■ **LISTED RECORDS**:
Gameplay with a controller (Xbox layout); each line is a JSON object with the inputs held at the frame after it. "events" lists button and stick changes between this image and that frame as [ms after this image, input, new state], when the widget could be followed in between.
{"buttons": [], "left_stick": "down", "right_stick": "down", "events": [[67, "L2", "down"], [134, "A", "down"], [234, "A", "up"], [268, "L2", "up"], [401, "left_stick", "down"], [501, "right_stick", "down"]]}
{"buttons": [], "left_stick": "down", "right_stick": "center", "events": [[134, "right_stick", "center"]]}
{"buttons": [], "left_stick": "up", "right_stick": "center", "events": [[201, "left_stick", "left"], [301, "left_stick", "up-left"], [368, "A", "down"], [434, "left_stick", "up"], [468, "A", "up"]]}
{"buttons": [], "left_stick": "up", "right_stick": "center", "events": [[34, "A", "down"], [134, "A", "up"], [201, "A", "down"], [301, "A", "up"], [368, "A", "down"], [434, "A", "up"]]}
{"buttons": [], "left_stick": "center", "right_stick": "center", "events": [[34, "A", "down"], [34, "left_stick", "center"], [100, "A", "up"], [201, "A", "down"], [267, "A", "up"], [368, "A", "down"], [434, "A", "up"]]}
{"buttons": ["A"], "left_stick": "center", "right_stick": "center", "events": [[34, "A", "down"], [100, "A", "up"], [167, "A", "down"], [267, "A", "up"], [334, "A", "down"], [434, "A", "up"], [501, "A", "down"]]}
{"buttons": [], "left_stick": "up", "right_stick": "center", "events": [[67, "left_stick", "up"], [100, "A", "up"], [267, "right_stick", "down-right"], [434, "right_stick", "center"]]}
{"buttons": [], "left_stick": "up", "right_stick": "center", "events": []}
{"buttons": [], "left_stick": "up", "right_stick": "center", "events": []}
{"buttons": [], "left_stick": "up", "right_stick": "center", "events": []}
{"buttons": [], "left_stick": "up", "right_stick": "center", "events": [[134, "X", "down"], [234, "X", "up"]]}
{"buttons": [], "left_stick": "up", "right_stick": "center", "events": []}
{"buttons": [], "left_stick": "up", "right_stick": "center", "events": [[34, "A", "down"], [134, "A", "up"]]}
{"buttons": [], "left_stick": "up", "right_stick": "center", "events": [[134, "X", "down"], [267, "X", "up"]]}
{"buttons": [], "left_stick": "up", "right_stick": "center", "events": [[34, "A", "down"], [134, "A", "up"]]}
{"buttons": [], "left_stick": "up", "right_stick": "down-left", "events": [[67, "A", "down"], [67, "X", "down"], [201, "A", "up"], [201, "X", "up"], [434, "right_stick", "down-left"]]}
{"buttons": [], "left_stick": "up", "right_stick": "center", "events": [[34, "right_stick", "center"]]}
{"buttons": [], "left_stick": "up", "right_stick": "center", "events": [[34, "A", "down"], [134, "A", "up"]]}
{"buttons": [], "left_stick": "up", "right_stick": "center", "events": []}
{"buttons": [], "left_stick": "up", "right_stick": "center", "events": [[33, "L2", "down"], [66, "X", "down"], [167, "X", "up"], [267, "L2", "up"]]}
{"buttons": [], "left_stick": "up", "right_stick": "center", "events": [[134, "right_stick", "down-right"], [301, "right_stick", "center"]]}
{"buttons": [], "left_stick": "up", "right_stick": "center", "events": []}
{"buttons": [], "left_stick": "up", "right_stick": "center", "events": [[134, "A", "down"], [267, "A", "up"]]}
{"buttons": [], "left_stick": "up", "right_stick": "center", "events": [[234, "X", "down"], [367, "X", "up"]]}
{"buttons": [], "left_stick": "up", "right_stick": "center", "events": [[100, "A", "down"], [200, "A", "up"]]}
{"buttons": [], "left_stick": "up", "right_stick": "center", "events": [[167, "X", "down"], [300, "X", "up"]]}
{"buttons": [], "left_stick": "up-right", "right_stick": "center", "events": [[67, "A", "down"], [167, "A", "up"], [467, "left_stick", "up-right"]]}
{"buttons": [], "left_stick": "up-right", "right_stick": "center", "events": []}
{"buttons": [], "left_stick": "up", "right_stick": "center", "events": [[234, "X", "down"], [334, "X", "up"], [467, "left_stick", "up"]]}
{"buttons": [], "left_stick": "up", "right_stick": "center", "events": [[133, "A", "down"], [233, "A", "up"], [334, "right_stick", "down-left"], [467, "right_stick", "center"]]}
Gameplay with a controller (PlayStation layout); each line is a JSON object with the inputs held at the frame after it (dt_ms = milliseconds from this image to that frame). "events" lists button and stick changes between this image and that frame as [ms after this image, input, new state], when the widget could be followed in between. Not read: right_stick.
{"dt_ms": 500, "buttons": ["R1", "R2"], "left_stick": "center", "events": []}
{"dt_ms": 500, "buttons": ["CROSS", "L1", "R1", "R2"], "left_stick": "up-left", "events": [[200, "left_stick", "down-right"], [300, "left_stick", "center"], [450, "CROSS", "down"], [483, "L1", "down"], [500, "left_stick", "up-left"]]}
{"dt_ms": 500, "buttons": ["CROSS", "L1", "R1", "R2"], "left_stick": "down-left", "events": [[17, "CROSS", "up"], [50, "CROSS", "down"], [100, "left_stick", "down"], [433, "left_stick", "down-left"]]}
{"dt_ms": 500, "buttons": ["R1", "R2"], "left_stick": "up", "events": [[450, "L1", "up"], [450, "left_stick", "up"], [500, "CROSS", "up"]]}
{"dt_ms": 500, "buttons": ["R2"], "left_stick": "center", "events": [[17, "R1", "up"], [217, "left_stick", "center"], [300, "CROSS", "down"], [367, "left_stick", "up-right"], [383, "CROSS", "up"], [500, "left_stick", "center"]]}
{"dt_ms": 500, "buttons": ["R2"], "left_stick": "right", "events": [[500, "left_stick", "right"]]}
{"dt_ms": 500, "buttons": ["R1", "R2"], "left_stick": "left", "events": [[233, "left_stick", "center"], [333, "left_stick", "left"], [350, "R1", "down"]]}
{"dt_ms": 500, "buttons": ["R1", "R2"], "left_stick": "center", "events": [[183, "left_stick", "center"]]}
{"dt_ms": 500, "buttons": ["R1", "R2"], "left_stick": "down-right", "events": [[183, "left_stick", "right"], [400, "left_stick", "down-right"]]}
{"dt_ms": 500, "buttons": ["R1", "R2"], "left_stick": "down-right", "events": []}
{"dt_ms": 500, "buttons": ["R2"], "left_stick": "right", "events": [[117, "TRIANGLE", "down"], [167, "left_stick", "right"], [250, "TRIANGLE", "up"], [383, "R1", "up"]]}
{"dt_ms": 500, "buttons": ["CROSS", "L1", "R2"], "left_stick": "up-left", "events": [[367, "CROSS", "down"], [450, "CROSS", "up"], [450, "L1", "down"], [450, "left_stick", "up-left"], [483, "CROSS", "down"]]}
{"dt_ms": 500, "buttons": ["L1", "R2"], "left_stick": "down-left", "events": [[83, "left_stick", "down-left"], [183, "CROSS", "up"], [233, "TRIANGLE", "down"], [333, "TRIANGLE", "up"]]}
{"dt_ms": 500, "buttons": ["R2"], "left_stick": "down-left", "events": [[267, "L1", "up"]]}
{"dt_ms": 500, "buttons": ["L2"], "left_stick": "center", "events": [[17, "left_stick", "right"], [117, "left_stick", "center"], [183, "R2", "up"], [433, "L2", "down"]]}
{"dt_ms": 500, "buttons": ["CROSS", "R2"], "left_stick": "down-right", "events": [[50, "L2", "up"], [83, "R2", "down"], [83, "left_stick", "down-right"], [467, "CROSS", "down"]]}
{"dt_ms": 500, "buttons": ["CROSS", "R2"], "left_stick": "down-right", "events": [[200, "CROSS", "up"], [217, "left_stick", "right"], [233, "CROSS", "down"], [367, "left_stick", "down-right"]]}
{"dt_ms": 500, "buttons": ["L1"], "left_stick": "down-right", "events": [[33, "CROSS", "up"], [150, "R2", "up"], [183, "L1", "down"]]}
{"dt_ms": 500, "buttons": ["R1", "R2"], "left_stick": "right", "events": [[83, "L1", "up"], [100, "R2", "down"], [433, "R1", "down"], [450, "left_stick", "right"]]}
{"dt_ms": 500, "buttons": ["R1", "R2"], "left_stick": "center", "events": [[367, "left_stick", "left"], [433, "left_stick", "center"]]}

■ **WHAT THE EXERCISE ASKS**: Look over the records above and filter for each line with the word "that".

■ **COMPLETED EXERCISE**:
Gameplay with a controller (Xbox layout); each line is a JSON object with the inputs held at the frame after it. "events" lists button and stick changes between this image and that frame as [ms after this image, input, new state], when the widget could be followed in between.
Gameplay with a controller (PlayStation layout); each line is a JSON object with the inputs held at the frame after it (dt_ms = milliseconds from this image to that frame). "events" lists button and stick changes between this image and that frame as [ms after this image, input, new state], when the widget could be followed in between. Not read: right_stick.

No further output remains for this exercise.